Penulis: Ahmad Tohari
Jumlah halaman: 88 halaman
Tahun terbit: 2013
Penerbit: Gramedia Pustaka Utama
Harga: Rp 25.600 di Toko Buku Murah Online
Format: paperback
Rating Shiori-ko: 4/5
Sinopsis:
Kumpulan cerita pendek ini berisi 13 cerpen Ahmad Tohari yang ditulis antara tahun 1976 dan 1986. Seperti dalam karya-karyanya terdahulu, dalam kumpulan ini pun Tohari menyajikan kehidupan pedesaan dan kehidupan orang-orang kecil yang ludu dan sederhana. Dan sebagaimana dikatakan dalam "Prakata", kekuatan Tohari "terletak pada latar alam pedesaan yang sarat dengan dunia flora dan fauna".
Selain itu, gaya bahasa Tohari "lugas, jernih, tapi juga sederhana, di samping kuatnya gaya bahasa metafora dan ironi".
Alhamdulillah, terpaan pengerjaan skripsi sudah berakhir (tinggal sidangnya saja sih. Mohon doanya!) sehingga sebagai bentuk perayaan atas pencapaian ini, aku "mentraktir" diriku sendiri buku bacaan (padahal di kamar ada entah berapa buah buku yang belum terjamah). Begitu tahu ada buku karya Tohari yang diterbitkan ulang oleh GPU dan harganya sangat terjangkau, tentu saja aku membelinya.

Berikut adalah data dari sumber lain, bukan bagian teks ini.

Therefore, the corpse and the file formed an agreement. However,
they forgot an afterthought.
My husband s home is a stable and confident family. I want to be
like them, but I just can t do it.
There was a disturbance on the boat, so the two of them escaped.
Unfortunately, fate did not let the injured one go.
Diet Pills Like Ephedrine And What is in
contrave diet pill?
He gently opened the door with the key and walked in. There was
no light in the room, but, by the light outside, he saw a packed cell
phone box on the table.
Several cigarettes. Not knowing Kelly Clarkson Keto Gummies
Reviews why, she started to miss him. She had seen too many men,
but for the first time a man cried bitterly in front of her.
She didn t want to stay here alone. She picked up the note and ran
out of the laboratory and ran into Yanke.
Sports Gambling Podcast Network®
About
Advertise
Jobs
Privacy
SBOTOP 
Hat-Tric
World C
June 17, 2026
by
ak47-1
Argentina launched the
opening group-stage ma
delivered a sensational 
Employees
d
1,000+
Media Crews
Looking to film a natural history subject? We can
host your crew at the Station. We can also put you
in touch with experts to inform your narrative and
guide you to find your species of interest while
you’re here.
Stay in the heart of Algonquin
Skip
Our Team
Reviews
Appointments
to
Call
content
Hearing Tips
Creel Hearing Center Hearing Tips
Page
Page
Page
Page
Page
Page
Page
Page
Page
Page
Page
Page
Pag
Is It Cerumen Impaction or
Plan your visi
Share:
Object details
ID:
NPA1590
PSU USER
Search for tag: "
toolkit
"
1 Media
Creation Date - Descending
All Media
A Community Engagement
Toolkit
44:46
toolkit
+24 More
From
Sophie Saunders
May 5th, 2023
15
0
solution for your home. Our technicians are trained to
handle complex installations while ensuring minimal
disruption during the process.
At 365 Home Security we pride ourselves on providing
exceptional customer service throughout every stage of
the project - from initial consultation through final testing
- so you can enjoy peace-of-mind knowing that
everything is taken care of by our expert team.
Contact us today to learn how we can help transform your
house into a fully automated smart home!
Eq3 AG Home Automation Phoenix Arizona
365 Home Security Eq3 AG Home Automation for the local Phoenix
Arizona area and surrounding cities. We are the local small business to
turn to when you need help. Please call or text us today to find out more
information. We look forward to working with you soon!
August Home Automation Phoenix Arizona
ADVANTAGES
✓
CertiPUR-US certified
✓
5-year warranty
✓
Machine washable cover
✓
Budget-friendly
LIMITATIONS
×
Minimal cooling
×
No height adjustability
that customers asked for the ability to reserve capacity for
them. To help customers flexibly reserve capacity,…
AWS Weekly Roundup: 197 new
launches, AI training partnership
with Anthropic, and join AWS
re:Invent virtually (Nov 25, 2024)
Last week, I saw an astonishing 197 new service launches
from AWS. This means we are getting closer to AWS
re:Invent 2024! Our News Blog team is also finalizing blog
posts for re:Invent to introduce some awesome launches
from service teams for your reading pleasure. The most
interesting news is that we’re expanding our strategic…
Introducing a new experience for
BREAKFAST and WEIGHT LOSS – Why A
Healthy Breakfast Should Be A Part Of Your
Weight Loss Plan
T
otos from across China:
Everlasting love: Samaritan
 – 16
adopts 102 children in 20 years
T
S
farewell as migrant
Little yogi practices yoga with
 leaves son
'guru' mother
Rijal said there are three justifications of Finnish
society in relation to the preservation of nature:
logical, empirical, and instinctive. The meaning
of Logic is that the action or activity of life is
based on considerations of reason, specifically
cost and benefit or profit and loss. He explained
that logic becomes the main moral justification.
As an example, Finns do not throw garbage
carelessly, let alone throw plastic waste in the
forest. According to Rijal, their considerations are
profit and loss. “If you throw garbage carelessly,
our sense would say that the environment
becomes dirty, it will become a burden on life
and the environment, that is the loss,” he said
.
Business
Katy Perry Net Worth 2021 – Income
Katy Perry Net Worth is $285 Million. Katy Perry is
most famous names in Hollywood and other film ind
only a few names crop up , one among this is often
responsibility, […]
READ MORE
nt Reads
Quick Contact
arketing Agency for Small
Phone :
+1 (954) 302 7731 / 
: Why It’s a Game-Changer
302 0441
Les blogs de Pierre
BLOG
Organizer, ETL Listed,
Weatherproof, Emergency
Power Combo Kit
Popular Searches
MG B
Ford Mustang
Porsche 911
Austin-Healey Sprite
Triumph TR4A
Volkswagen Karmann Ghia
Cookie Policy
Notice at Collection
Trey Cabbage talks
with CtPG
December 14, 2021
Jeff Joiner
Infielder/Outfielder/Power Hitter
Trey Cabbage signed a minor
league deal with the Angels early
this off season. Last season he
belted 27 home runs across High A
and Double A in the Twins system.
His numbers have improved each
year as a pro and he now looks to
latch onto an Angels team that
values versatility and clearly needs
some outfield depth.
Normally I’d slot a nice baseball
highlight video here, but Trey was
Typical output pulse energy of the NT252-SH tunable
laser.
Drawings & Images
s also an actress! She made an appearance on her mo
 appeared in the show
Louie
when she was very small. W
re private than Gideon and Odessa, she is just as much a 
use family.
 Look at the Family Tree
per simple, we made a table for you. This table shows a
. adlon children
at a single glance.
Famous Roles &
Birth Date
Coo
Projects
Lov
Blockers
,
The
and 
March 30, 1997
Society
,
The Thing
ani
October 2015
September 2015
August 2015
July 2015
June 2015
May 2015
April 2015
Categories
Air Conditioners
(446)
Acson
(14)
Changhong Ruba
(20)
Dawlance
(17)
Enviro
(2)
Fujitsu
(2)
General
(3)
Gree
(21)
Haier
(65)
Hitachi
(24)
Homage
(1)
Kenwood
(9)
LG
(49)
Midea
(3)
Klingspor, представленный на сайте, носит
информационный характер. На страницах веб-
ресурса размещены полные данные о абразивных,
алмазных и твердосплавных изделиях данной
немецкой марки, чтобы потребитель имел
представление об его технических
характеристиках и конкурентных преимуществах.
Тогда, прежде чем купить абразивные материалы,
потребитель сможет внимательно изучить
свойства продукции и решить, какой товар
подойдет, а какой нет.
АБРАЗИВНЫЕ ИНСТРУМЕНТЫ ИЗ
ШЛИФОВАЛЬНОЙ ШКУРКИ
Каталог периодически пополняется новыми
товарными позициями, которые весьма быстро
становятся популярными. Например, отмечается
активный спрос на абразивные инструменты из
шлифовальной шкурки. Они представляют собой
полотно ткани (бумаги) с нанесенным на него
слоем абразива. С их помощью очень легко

Gaya Bahasa, Kosa Kata, dan Penyampaian
Aku setuju dengan apa yang dituliskan pada verso kaver ini. Disinggung pula pada laman "Prakata" bahwa kekuatan Tohari yang membuat dirinya melegenda adalah caranya menyampaikan pesan yang dibungkus dalam dongeng. Tema donengenya pun bukanlah yang berat dan penuh khayal, melainkan sesuatu yang seringkali diabaikan oleh orang-orang (sok) urban. Meski cerpen-cerpen tersebut ditulis jauh sebelum aku lahir, tetapi bahasanya tetap saja enak dinikmati, tidak begitu sulit untuk dipahami. Apalagi, susuanan diksinya yang selalu saja membawa pembaca pada aura pedesaan. Tohari seraya menegur kita, pembacanya yang (sok) urban, agar sadar bahwa di balik kemewahan kehidupan masih ada hal-hal sepele yang dianggap bencana besar oleh mereka yang ada di desa. Tidak salah jika Spardi Djoko Darmono pada laman penutup mengatakan bahwa Tohari sedang mendongeng tanpa menggiring pembacanya untuk mencapai tujuan tertentu. Tapi bagiku, cerpen Tohari ini penuh dengan prasangka sehingga menjadi multitafsir. Itulah titik menyenangkannya.
Plot
Ketigabelas cerpen tersebut punya beragam plot. Ada yang terus maju tetapi sebagian besar menggunakan plot maju mundur. Meskipun hanya berupa cerpen, tampaknya Tohari tidak ingin membuat pembaca hanya mengetahui apa yang terjadi selanjtunya pada tokoh tanpa mengetahui keadaan latar pedesaan itu sebelumnya. Tohari mampu membuat pembaca merasa seakan-akan setiap judul cerpennya merujuk pada sebuah masalah yang sebenarnya masih kita hadapi sekarang, hanya manusianya saja yang semakin tebal kadar tak acuhnya.
Penokohan
Setiap cerita memiliki 2 macam tokoh: yang baik, yang menjadi sosok yang seharusnya adalah idola tatanan sosial, dan seorang yang minor, yang dianggap "salah" oleh masyarakat hanya karena melakuakn hal yang tidak lumrah, tidak sewajarnya bagi penduduk desa tersebut. Setiap tokoh mencerminkan bagaimana manusia yang sebenarnya ingin menjadi penyelamat, salah-salah malah menjadi yang menyesatkan, dan bisa saja sebaliknya. Bahwa di balik dandanan yang compang-camping atau tubuh molek ternyata di sana ada "penyakit" masyarakat yang dipaksakan untuk sembuh tanpa kita melihat konteks yang tengah dialaminya. Sebenarnya semua tokoh yang menjadi tokoh utama dalam buku kumpulan cerpen ini adalah tokoh yang sangat dekat dengan kita, hanya saja kita terlalu sering berada di atas, melihat ke atas, tanpa sekalipun merasa perlu untuk melihat ke bawah dan mencoba memberikan pencerahan.
Saran Shiori-ko:
Dasar Tohari, selalu begini. Tulisannya selalu bisa menegur pembaca dengan "banyolan" sarkas, tentang bagaimana orang-orang pinggir selama ini diperlakukan oleh mereka yang memaksakan diri untuk menjadi modern. Aku selalu suka tulisan Tohari. Selalu kaya dengan kosa kata menarik namun beraura pedesaan. Aku suka tulisannya, maku aku merekomendasikannya.